Mayor foils Lansdowne Park height limits

A bid to restrict the height of buildings at a redeveloped Lansdowne Park has failed, with the help of a vote by Mayor Larry O'Brien.

A bid to restrict the height of buildings at a redeveloped Lansdowne Park has failed, with the help of a tie-breaking vote by Mayor Larry O'Brien.

Nearby residents and other opponents of the redevelopment plan wanted the city's planning committee to reject zoning changes that would allow for tall buildings that critics say are out of character with the neighbourhood.

They also wanted to save a strip of green space along Holmwood Avenue in the Glebe.

But it appears the changes will go through, with Mayor Larry O'Brien playing a major role in the decision.

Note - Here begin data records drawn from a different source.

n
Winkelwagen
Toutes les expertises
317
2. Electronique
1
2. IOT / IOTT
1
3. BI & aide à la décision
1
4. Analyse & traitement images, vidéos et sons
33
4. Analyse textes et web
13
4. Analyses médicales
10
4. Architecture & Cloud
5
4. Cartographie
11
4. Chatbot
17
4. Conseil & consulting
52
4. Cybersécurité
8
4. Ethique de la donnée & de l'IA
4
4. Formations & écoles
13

Ottawa councillors picked sides in the Lansdowne debate a long time ago, and on Tuesday they stuck to them.

The city wants to rezone Lansdowne Park to allow two residential towers — 17 and 20 storeys high — on Bank Street, as well as a row of four-storey condos, with 30-metre buildings set just behind them, along Holmwood Avenue.

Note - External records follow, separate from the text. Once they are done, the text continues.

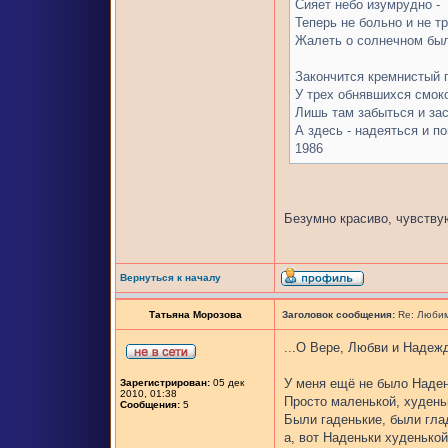
Сияет небо изумрудно -
Теперь не больно и не т
Жалеть о солнечном бы
Закончится кремнистый 
У трех обнявшихся смок
Лишь там забыться и зас
А здесь - надеяться и п
1986
Безумно красиво, чувствую
Вернуться к началу
Татьяна Морозова
Заголовок сообщения:
Re: Любим
...О Вере, Любви и Надежд
У меня ещё не было Наден
Зарегистрирован:
05 дек
2010, 01:38
Просто маленькой, худень
Сообщения:
5
Были гаденькие, были гла
а, вот Наденьки худенькой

That would obliterate the strip of grass and trees known as Sylvia Holden Park.

Committee split

Four councillors on the planning committee, including Michel Bellemare, spoke out against the rezoning.

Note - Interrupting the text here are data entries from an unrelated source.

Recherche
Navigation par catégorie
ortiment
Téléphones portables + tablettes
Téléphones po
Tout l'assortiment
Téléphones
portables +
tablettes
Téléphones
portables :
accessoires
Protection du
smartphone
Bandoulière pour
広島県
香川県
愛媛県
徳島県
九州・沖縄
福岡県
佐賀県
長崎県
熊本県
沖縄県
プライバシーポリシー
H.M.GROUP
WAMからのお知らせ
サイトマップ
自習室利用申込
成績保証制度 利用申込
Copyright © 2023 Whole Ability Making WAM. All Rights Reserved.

"It is over-intensification, not compatible with the character of the area. It is not how we should be building Ottawa," Bellemare said.

But four other councillors opposed any attempt to reduce the height of the buildings.

The rezoning would have failed on a tie, but halfway through Tuesday afternoon, O'Brien showed up to break the stalemate.

O'Brien isn't a member of the committee, but as mayor he's allowed to cast a vote. That frustrated Kanata South Coun. Peggy Feltmate.

"I know that I'm going to be on the losing piece of it and what-not, and you know we brought the mayor in. He never comes and votes, but here he is today. Thank you very much for showing up," Feltmate said.

It also disappointed Holmwood Avenue resident Robert Martin, who said he may now be looking across the street from his home at a 30-metre-high wall.

"[It] speaks to the fact that they just want to ram this through. It's devil-may-care, they're not interested in any community input. They just want to ram it through," Martin said.